|Date and Time:||December 5 (Thu.), 2019, 13:00 – 14:30|
|Place:||Multimedia Hall #306, Building E-3(Map No.27), UEC|
|Speaker:||Nguyen Vu Trung (The Vice Director, National Hospital for Tropical Diseases, Vietnam)|
|Chair:||Assist. Prof. Guaghao SUN|
|Title:||Biomedical Engineering in Vietnam: Application and Future Collaboration|
|Abstract:||Biomedical engineers work at the intersection of engineering, the life sciences and healthcare. The BME take principles from applied science (including mechanical, electrical, chemical and computer engineering) and physical sciences (including physics, chemistry and mathematics) and apply them to biology and medicine. Although the human body is a more complex system than even the most sophisticated machine, many of the same concepts that go into building and programming a machine can be applied to biological structures and diagnostic and therapeutic tools. A biomedical engineer is someone who analyzes and designs solutions to problems in biology and medicine, with the goal of improving the quality and effectiveness of patient care.
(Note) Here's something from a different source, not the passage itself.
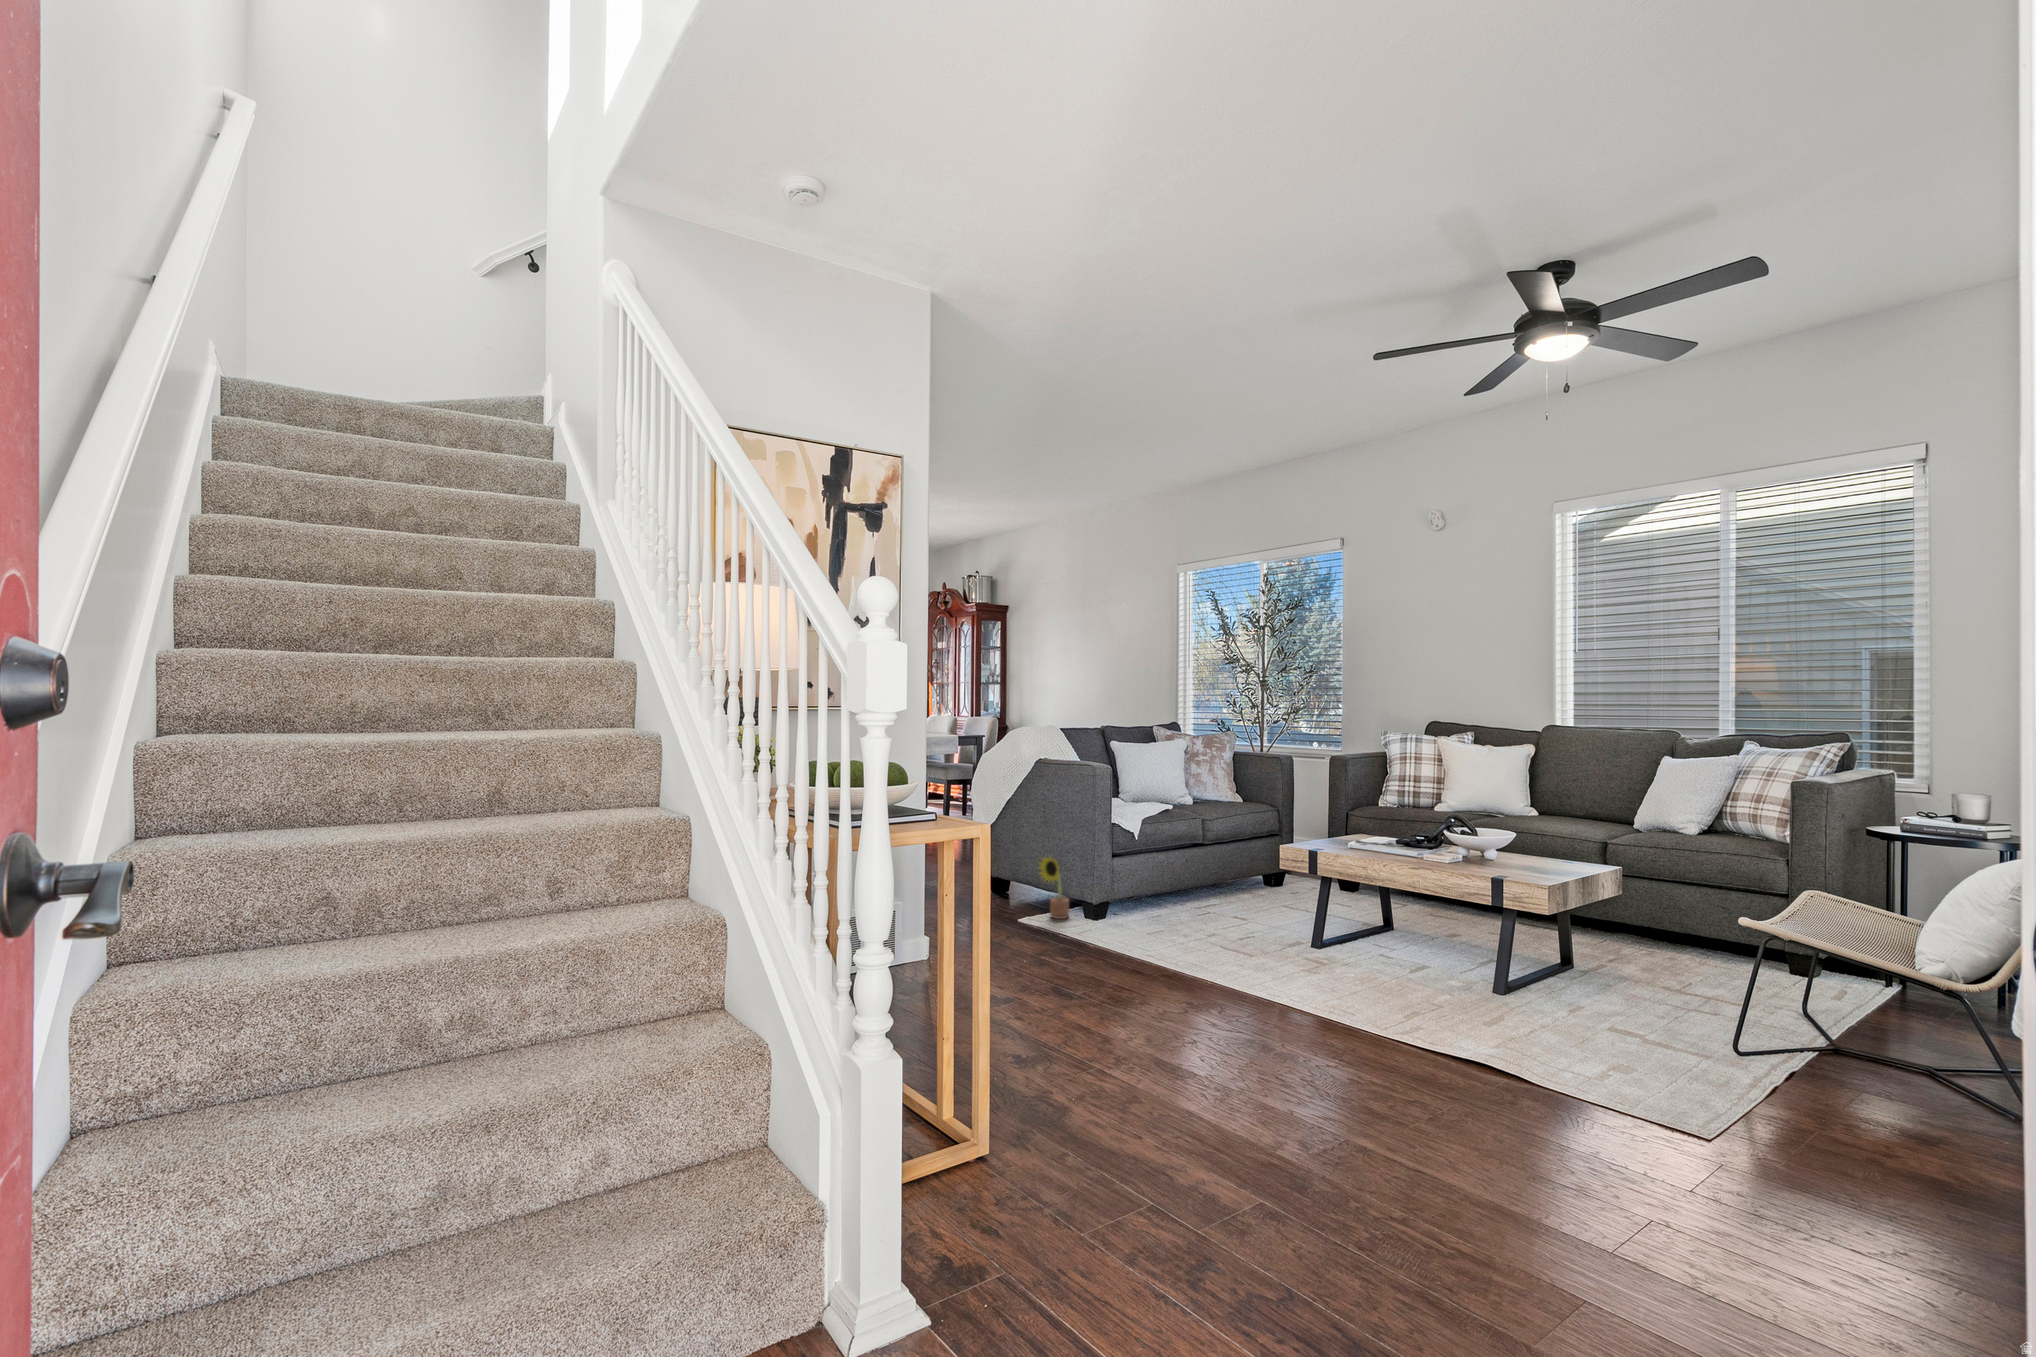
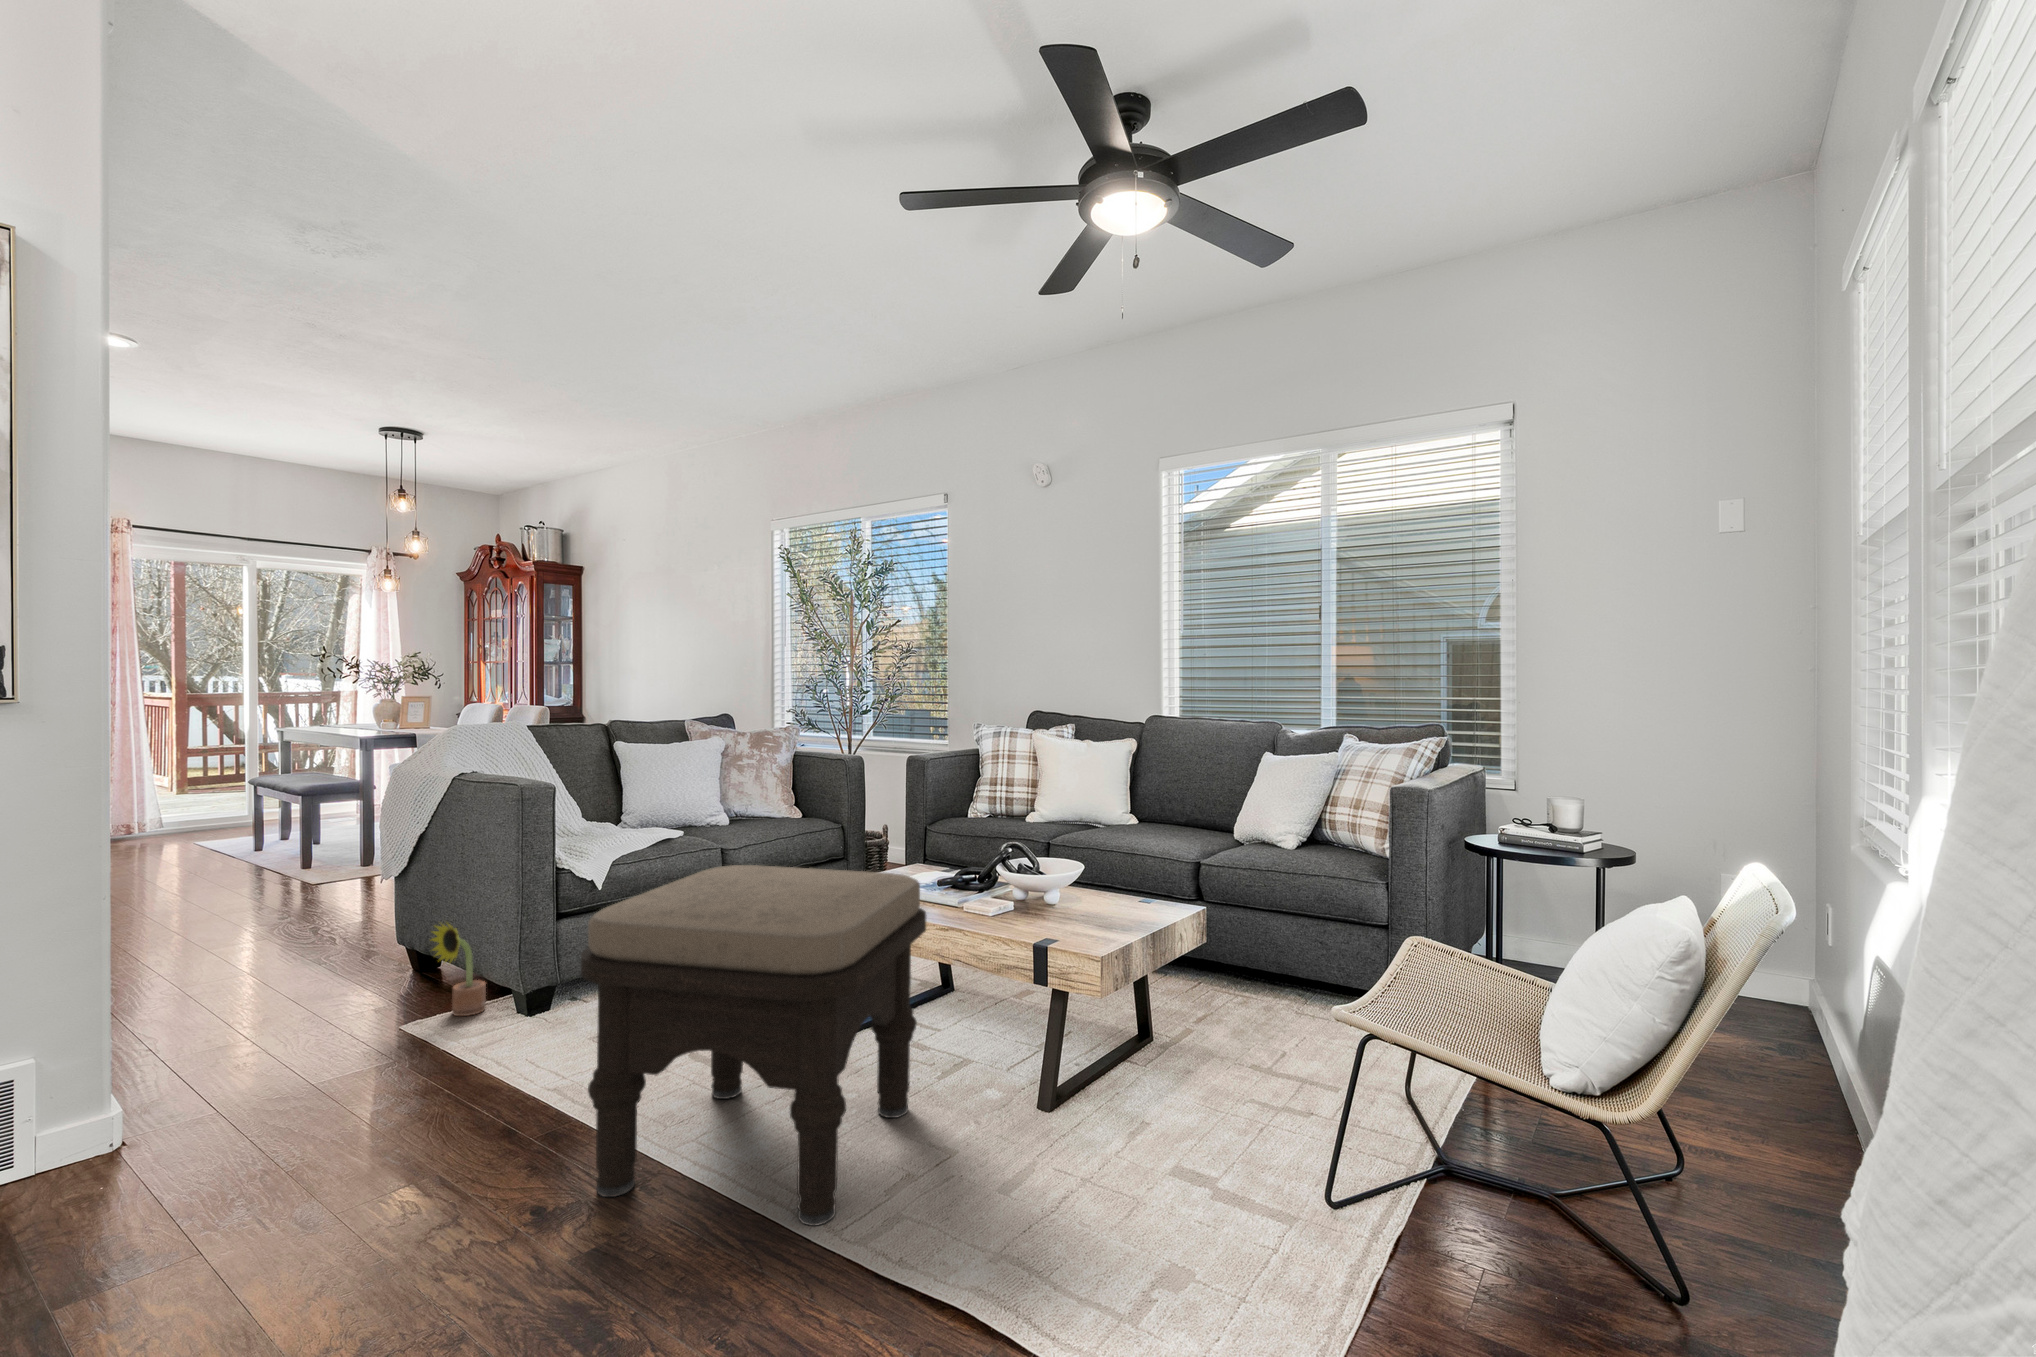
ottoman: none [1212,819,1412,1025] -> present [581,865,926,1226]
There is an increasing demand for biomedical engineers, due largely because of the general shift towards the everyday use of machinery and technology in all aspects of life. Biological knowledge combined with engineering principles to address medical needs has greatly contributed to the development of both life-changing and life-saving concepts and products such as: artificial organs; pacemakers; artificial hips; surgical robots; advanced prosthetics; and kidney dialysis. Even, for some kinds of diseases like infectious diseases, there are still a lot of needs for the BME to apply the technology for diagnosis, care and treament for patients. Since infectious diseases progress fast and have some simptom changes over the time. In addition, the possibility of transmission make the close contack risky for medical staffs and others. The application of non-contact approches could be of trend for the future in medical settings and home care.
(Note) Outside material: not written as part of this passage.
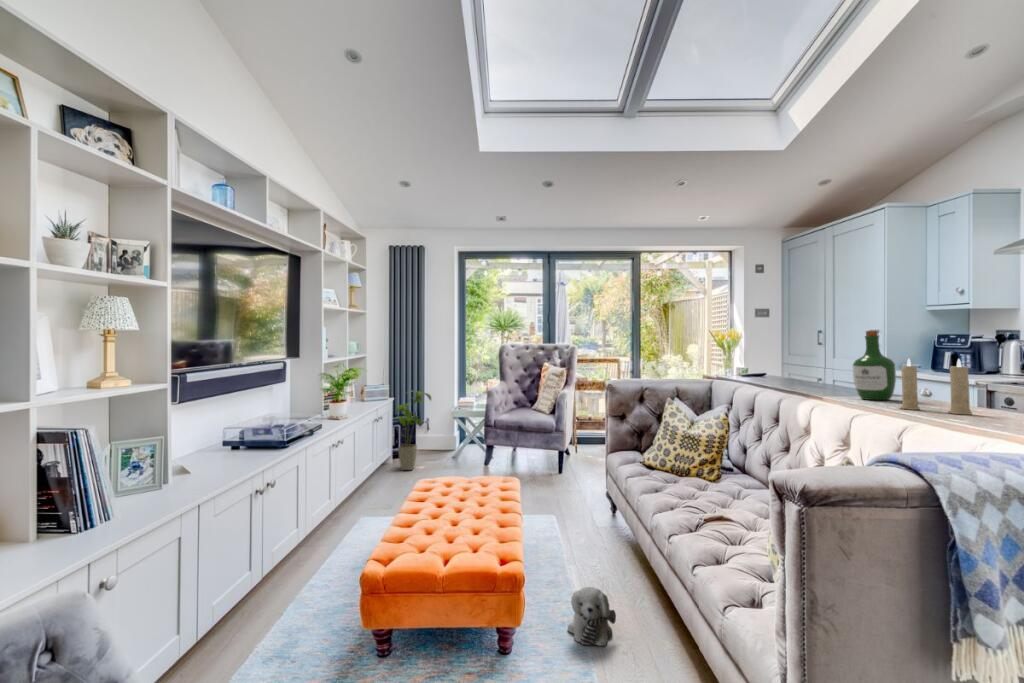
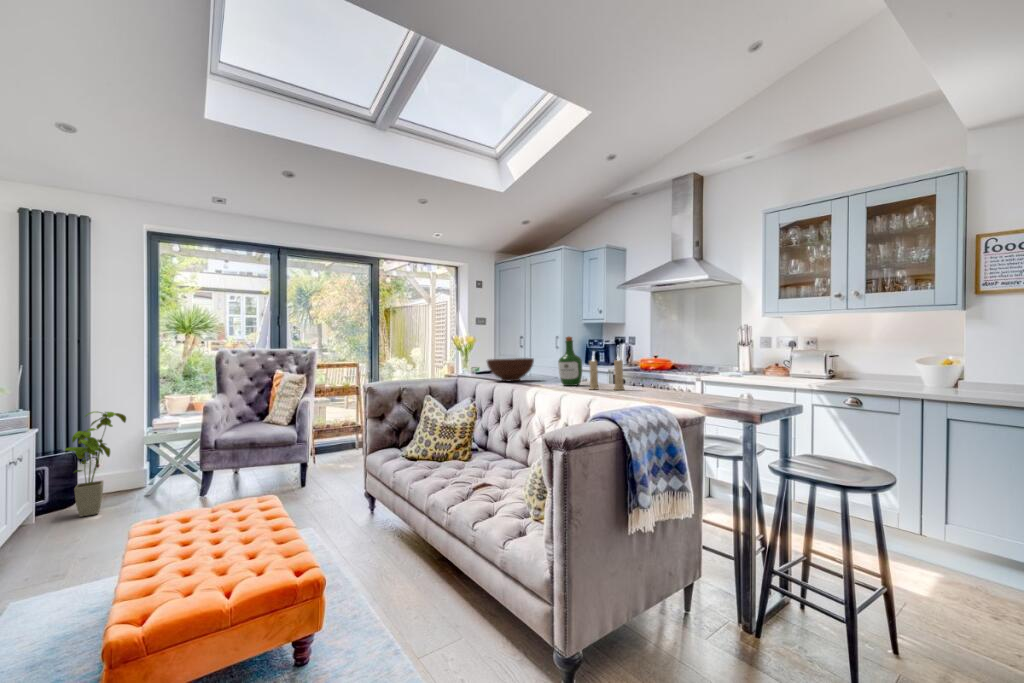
fruit bowl: none [753,359,823,387] -> present [487,358,534,381]
plush toy: present [568,587,616,646] -> none [363,566,407,619]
Further more, in many LMIC, the medical training programs still lack the subjects of BME, so that later on, in health care settings, even in the big or national hospitals, there are not many biomedical engineers to take care of the machines, equipments.
In the future, the collaboration between the medical staffs and the biomedical engineers is impactul association not only for training, research but also for health care practices in order to bring the advances in technology for patients and community.